### What is needed
Find each line in the records below that contains the string "shown" and copy those lines. Case matters when matching.

### Recorded information
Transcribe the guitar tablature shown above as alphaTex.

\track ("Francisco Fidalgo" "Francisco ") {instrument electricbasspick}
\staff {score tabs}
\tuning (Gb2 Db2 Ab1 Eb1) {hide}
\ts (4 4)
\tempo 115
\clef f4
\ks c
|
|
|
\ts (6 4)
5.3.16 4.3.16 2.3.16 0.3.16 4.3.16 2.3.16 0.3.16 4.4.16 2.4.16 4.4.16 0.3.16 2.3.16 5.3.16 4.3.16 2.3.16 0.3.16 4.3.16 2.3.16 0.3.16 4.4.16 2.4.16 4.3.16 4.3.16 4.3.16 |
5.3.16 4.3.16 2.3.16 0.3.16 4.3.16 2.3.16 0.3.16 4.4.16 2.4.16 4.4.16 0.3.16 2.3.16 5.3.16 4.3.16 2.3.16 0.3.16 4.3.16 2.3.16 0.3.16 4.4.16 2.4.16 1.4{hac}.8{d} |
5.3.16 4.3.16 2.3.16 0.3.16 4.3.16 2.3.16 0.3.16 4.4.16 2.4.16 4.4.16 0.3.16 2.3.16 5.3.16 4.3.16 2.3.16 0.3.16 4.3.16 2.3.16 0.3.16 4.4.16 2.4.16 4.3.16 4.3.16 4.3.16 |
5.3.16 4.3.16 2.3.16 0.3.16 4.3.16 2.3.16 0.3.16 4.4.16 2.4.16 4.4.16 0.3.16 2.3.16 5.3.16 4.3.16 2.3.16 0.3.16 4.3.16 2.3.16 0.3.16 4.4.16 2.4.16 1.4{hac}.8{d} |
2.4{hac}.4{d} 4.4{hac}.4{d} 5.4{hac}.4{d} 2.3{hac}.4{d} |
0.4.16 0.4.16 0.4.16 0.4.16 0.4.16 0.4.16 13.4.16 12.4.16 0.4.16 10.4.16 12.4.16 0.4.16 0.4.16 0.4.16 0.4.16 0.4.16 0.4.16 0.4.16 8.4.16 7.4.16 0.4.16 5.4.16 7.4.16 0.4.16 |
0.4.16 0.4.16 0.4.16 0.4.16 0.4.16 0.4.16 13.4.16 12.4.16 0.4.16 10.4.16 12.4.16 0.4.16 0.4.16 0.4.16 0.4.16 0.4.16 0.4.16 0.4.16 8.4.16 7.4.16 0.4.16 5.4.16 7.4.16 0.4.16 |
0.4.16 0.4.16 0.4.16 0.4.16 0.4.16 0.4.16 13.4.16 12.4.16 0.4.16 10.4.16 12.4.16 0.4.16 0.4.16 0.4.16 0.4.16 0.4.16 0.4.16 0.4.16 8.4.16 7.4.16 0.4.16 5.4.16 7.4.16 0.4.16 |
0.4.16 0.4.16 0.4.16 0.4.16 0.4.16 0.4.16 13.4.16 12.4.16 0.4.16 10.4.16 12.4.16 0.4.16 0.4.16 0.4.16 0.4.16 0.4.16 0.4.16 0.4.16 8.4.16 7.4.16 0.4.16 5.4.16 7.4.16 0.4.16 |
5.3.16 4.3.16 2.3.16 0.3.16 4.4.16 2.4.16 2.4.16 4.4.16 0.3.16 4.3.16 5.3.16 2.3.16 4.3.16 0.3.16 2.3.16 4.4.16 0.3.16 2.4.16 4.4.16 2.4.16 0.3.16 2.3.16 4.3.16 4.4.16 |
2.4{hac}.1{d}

### Output
Transcribe the guitar tablature shown above as alphaTex.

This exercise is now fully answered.